[Saved data entries]
========================================================================
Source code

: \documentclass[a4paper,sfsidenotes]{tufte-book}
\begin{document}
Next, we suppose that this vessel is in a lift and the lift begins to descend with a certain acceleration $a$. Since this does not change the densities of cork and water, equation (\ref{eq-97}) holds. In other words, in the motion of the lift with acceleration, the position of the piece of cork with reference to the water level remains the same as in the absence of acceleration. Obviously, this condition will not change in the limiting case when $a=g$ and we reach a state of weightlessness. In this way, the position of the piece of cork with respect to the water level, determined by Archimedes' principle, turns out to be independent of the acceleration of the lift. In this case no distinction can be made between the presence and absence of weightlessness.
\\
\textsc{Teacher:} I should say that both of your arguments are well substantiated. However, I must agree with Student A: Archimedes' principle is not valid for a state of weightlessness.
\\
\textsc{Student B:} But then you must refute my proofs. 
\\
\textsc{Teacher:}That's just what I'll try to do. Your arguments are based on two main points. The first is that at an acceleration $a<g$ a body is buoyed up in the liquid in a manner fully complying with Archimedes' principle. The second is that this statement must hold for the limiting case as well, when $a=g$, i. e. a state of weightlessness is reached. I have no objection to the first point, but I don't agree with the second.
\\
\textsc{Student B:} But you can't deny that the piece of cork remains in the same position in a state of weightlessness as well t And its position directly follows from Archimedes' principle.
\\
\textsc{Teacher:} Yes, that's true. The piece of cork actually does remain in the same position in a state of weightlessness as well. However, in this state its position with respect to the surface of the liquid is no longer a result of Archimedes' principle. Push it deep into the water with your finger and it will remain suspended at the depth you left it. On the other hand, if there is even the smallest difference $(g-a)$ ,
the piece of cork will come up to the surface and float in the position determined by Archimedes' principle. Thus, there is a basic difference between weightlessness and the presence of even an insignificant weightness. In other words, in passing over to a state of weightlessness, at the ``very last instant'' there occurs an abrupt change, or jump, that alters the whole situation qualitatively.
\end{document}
========================================================================
An accurate, complete transcription of the records above is needed.

Source code

: \documentclass[a4paper,sfsidenotes]{tufte-book}
\begin{document}
Next, we suppose that this vessel is in a lift and the lift begins to descend with a certain acceleration $a$. Since this does not change the densities of cork and water, equation (\ref{eq-97}) holds. In other words, in the motion of the lift with acceleration, the position of the piece of cork with reference to the water level remains the same as in the absence of acceleration. Obviously, this condition will not change in the limiting case when $a=g$ and we reach a state of weightlessness. In this way, the position of the piece of cork with respect to the water level, determined by Archimedes' principle, turns out to be independent of the acceleration of the lift. In this case no distinction can be made between the presence and absence of weightlessness.
\\
\textsc{Teacher:} I should say that both of your arguments are well substantiated. However, I must agree with Student A: Archimedes' principle is not valid for a state of weightlessness.
\\
\textsc{Student B:} But then you must refute my proofs. 
\\
\textsc{Teacher:}That's just what I'll try to do. Your arguments are based on two main points. The first is that at an acceleration $a<g$ a body is buoyed up in the liquid in a manner fully complying with Archimedes' principle. The second is that this statement must hold for the limiting case as well, when $a=g$, i. e. a state of weightlessness is reached. I have no objection to the first point, but I don't agree with the second.
\\
\textsc{Student B:} But you can't deny that the piece of cork remains in the same position in a state of weightlessness as well t And its position directly follows from Archimedes' principle.
\\
\textsc{Teacher:} Yes, that's true. The piece of cork actually does remain in the same position in a state of weightlessness as well. However, in this state its position with respect to the surface of the liquid is no longer a result of Archimedes' principle. Push it deep into the water with your finger and it will remain suspended at the depth you left it. On the other hand, if there is even the smallest difference $(g-a)$ ,
the piece of cork will come up to the surface and float in the position determined by Archimedes' principle. Thus, there is a basic difference between weightlessness and the presence of even an insignificant weightness. In other words, in passing over to a state of weightlessness, at the ``very last instant'' there occurs an abrupt change, or jump, that alters the whole situation qualitatively.
\end{document}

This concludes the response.